Die zeitnahe
Veröffentlichung von Studiendaten in Form einer Originalarbeit erlaubt vielfach
erst die differenzierte und kritische Würdigung wissenschaftlicher
Untersuchungen. Die initiale Präsentation - gelegentlich bereits vor Beendigung
der Studie - in Form eines Abstracts, Vortrags oder Posters auf medizinischen
Fachtagungen ist heutzutage die Regel, insbesondere, wenn Studienergebnisse
wichtiger randomisierter kontrollierter Studien (RCT) der Phase-III vorgestellt
werden. Da solche Ergebnisse oft zur Grundlage klinischer
Behandlungsempfehlungen oder gar von Leitlinien werden, ist der Zeitpunkt der
Veröffentlichung der Originalarbeit und ggf. der Einfluß des
Untersuchungsergebnisses auf das Publikationsverhalten von Interesse.
Eine wichtige
Untersuchung zu diesem Thema wurde von einer nordamerikanischen Arbeitsgruppe
im Bereich der Onkologie (Krzyzanowska, M.K., et al.: JAMA 2003, 290, 495) jetzt veröffentlicht. Die Autoren haben Publikationen großer onkologischer
RCT analysiert, die auf den Jahrestagungen der American Society of Clinical
Oncology (ASCO) in den Jahren 1989 bis 1998 als Abstract vorgestellt worden
waren. Insgesamt 510 Abstracts von RCT mit ≥ 200 rekrutierten
Patienten/Studie wurden ausgewertet. Mehr als 50% der Studien betrafen
gastrointestinale Tumoren sowie Mamma- und Bronchialkarzinome. Primäres Ziel
der Analyse war festzustellen, wie viele Abstracts später als Originalarbeit publiziert
wurden, welche Verzerrungen (Bias) bei der Publikation von Studien mit
nicht-signifikanten Ergebnissen auftreten und welche Faktoren den Zeitpunkt der
Veröffentlichung bestimmen.
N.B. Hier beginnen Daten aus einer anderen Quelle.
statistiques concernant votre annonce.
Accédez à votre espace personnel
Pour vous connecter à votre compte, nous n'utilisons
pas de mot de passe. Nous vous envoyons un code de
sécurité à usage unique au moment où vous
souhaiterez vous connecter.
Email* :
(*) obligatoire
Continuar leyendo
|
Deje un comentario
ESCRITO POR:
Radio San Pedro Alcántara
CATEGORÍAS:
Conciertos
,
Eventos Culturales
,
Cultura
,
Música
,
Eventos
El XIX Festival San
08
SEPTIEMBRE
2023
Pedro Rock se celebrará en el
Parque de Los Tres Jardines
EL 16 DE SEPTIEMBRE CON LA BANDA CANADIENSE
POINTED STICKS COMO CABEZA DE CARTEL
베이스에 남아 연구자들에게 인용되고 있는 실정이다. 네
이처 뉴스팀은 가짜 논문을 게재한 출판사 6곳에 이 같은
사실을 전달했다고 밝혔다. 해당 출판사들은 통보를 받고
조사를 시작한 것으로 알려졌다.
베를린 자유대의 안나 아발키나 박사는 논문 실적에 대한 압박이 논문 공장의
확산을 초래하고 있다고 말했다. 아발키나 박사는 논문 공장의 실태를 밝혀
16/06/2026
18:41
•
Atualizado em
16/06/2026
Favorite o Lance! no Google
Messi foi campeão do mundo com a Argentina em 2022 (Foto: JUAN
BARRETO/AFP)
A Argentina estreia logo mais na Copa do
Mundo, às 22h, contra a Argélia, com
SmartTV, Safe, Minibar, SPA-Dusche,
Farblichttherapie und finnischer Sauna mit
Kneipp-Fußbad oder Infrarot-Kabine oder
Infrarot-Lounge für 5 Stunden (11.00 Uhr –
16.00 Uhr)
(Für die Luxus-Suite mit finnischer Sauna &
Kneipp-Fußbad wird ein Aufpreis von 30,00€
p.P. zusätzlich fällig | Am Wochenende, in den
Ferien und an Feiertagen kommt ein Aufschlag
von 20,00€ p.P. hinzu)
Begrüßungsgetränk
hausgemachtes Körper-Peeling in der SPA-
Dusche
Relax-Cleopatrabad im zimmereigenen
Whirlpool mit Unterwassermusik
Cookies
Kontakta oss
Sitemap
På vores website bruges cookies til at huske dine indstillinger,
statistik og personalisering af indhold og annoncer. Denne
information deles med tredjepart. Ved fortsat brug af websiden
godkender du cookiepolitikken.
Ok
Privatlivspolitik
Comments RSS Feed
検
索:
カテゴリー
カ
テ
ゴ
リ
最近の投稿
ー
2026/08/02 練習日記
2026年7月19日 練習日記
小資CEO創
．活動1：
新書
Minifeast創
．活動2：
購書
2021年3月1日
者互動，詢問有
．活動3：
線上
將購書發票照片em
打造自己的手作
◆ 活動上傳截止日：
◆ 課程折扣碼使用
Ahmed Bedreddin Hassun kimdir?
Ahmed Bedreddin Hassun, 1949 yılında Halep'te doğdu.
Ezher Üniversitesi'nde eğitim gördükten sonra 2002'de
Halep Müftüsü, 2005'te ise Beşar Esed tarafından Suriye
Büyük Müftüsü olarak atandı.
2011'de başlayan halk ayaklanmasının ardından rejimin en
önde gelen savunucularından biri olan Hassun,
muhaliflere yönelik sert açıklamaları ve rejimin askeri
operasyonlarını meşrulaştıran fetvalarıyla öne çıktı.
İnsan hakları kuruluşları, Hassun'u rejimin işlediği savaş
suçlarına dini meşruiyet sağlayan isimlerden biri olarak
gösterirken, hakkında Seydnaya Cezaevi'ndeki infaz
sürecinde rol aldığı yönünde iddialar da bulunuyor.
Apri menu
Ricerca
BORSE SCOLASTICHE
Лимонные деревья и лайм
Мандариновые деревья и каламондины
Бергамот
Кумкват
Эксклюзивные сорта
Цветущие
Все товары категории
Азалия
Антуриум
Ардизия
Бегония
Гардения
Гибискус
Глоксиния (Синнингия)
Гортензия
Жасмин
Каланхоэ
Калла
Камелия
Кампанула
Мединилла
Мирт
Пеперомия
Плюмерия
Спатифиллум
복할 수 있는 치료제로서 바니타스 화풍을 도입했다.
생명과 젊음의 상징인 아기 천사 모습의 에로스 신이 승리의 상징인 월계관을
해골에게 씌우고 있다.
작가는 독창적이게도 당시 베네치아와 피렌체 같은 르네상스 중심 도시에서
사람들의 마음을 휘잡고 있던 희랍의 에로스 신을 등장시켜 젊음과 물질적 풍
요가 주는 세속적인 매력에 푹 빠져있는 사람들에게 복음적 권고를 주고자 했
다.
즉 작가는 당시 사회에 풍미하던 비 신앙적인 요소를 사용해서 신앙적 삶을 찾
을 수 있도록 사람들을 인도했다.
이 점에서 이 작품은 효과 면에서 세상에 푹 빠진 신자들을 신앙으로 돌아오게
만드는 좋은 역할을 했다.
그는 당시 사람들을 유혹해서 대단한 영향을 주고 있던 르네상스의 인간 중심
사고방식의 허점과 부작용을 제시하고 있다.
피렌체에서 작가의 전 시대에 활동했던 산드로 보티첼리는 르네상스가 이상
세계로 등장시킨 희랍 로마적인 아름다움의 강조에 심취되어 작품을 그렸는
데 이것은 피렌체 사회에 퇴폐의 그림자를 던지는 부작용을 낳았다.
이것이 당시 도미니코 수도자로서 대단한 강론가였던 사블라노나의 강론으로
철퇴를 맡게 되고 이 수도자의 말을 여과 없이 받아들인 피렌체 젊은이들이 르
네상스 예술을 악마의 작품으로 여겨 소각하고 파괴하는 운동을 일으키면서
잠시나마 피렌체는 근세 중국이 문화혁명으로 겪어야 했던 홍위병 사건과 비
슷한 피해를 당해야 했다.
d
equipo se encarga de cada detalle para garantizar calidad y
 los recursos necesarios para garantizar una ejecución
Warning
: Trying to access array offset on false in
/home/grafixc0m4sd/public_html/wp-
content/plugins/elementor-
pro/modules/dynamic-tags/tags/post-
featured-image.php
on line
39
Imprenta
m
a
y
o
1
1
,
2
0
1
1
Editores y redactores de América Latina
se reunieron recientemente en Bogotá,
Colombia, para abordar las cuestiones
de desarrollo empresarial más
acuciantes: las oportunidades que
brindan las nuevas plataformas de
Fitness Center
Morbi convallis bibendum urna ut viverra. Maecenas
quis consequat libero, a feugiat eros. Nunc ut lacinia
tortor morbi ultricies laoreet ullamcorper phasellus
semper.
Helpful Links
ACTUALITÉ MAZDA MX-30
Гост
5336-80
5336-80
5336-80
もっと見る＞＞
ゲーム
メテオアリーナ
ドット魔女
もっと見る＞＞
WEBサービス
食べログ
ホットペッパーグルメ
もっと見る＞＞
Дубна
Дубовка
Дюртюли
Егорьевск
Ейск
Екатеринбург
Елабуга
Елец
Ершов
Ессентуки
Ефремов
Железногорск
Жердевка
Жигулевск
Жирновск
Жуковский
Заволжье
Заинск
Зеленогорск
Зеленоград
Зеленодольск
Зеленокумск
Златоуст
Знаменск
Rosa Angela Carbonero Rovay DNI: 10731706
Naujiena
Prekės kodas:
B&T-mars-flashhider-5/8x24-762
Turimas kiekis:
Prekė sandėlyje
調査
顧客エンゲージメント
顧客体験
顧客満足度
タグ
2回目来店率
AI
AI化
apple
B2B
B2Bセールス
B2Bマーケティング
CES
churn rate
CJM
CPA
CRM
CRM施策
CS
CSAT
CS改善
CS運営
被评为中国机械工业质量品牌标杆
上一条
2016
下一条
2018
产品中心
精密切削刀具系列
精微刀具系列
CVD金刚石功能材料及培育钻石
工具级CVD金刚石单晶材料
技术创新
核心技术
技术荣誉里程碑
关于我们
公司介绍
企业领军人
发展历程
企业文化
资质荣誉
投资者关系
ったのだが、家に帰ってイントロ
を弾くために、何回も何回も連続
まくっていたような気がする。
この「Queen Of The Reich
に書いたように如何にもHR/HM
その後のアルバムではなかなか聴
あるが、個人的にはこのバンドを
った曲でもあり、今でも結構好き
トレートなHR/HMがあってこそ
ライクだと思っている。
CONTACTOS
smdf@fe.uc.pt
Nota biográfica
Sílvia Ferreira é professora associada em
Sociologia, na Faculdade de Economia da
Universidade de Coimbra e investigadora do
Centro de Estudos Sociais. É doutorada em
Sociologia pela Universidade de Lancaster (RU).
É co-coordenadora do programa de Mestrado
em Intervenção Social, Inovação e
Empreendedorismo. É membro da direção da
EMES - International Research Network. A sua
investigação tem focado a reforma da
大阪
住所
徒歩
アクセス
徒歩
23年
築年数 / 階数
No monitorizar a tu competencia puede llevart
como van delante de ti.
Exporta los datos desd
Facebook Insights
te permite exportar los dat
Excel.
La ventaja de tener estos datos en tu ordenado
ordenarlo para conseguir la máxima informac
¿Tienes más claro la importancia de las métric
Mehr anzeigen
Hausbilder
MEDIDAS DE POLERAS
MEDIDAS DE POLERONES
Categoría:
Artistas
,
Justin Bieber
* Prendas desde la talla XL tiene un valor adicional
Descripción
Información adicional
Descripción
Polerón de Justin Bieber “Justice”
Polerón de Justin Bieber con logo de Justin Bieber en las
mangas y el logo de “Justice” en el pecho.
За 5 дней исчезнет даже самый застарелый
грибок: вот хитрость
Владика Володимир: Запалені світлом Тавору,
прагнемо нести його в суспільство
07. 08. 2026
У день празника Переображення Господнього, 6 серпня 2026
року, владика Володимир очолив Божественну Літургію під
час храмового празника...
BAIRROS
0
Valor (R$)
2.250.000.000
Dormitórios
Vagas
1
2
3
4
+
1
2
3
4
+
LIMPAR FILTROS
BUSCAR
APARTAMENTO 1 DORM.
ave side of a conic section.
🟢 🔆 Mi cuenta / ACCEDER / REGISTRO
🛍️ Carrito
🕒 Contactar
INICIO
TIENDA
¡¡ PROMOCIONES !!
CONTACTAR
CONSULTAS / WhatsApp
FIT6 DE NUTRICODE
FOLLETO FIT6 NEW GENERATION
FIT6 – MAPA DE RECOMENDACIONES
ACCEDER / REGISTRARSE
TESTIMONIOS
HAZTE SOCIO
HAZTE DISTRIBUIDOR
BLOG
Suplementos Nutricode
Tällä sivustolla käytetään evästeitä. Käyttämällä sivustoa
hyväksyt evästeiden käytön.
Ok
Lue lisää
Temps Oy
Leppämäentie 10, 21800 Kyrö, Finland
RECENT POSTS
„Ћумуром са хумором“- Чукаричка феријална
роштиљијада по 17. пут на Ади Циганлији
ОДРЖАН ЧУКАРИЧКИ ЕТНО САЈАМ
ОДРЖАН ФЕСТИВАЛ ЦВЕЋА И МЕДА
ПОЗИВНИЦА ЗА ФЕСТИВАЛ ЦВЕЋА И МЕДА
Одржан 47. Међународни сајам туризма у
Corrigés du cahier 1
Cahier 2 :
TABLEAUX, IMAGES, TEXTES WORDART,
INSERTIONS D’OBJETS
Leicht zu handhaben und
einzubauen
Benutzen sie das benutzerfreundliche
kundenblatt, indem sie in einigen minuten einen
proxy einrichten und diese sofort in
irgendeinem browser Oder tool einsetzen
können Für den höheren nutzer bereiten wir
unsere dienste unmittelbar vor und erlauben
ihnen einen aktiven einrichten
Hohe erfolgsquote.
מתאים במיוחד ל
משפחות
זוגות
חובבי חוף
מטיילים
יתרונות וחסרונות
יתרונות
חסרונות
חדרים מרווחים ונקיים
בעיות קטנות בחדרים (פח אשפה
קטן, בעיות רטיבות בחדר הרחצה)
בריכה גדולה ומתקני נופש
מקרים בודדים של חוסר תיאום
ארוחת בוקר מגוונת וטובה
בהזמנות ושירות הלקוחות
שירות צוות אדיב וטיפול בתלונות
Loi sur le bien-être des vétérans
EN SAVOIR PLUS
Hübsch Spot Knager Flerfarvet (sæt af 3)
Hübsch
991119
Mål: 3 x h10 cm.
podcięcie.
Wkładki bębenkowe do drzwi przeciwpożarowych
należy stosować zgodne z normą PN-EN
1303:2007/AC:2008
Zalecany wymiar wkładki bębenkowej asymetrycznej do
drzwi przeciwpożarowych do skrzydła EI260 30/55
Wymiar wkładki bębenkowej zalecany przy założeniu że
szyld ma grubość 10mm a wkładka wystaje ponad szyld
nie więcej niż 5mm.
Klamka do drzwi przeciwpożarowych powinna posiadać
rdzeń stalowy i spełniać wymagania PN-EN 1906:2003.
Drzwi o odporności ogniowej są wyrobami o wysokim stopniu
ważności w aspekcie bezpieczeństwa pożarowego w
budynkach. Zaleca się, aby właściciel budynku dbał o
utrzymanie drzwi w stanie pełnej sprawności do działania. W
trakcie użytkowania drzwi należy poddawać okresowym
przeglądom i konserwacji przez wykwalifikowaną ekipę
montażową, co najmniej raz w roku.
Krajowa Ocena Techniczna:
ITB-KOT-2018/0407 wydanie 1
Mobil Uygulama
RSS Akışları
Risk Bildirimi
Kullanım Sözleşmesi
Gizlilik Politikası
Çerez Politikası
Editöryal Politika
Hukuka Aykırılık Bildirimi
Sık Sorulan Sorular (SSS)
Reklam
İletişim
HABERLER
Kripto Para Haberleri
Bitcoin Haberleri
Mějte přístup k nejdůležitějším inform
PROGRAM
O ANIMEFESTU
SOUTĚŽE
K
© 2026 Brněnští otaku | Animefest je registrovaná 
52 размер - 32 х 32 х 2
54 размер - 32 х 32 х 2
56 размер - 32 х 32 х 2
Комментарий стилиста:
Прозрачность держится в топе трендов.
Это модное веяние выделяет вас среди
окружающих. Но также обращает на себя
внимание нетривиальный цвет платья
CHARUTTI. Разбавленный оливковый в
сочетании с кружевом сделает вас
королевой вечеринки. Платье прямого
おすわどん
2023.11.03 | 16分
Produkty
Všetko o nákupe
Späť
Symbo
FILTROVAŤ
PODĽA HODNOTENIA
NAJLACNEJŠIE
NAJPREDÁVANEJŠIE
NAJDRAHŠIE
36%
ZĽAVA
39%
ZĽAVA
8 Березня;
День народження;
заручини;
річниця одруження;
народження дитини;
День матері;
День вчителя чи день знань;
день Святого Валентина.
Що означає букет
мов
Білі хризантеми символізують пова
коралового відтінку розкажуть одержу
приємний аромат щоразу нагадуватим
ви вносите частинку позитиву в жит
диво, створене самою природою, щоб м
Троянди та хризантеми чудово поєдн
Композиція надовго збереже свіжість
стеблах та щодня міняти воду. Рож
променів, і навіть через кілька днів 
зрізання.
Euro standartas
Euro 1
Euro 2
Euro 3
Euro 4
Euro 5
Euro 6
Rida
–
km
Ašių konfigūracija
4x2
Für die Literatursuche wurden PubMed-, MEDLINE- und
EMBASE-Datenbasen genutzt und die Autoren kontaktiert, falls keine
Originalarbeit zu den Abstracts aufzufinden war.
Überraschenderweise
waren selbst 5 Jahre nach Präsentation der RCT als Abstract auf den
Jahrestagungen der ASCO 26% der Ergebnisse nicht in Form einer Originalarbeit
publiziert worden. Dies bedeutet, daß etwa 47000 Tumorpatienten an Studien
teilgenommen haben, deren Ergebnisse nicht als Originalarbeit publiziert
wurden. Der Anteil publizierter Studien mit signifikanten Ergebnissen war
erwartungsgemäß größer als der von Studien mit nicht-signifikantem Ausgang (81%
vs. 68%, p < 0,001). Die Publikation von Studien, die während einer
Plenarveranstaltung auf den ASCO-Jahrestagungen oder als regulärer Vortrag
vorgestellt wurden, erfolgte signifikant rascher als die von Postern (p =
0,002). Auch Studien mit Unterstützung durch die pharmazeutische Industrie
wurden signifikant rascher publiziert als Studienergebnisse kooperativer
Gruppen oder Studien ohne Angabe der Sponsoren (p = 0.02). Durch Nachfrage bei
den Autoren konnten noch 2% der Abstracts der Gruppe publizierter
Originalarbeiten zugeordnet werden. Als Gründe für eine nicht erfolgte
Publikation wurden von den Autoren am häufigsten fehlende Zeit oder fehlende
finanzielle Unterstützung genannt.
Fazit: Nur 74% der auf
führenden onkologischen Fachtagungen als Abstract präsentierten randomisierten
kontrollierten Studien wurden als Originalarbeit publiziert. Kleinere Studien,
z.B. der Phase II, werden noch seltener ausführlich veröffentlicht (um 45%).
Studien mit Unterstützung durch die pharmazeutische Industrie wurden rascher
publiziert als Studien kooperativer Gruppen oder solche ohne Angabe der
Sponsoren. Daß 32% von Studien mit nicht-signifikanten Ergebnissen nicht
publiziert werden, beeinflußt negativ Metaanalysen, Behandlungsempfehlungen
sowie Leitlinien und verstößt auch generell gegen Vereinbarungen zwischen
Untersuchern und Patienten bzw. Ethikkommissionen. Die Ergebnisse dieser
Analyse unterstreichen die Notwendigkeit unabhängiger Studienregister.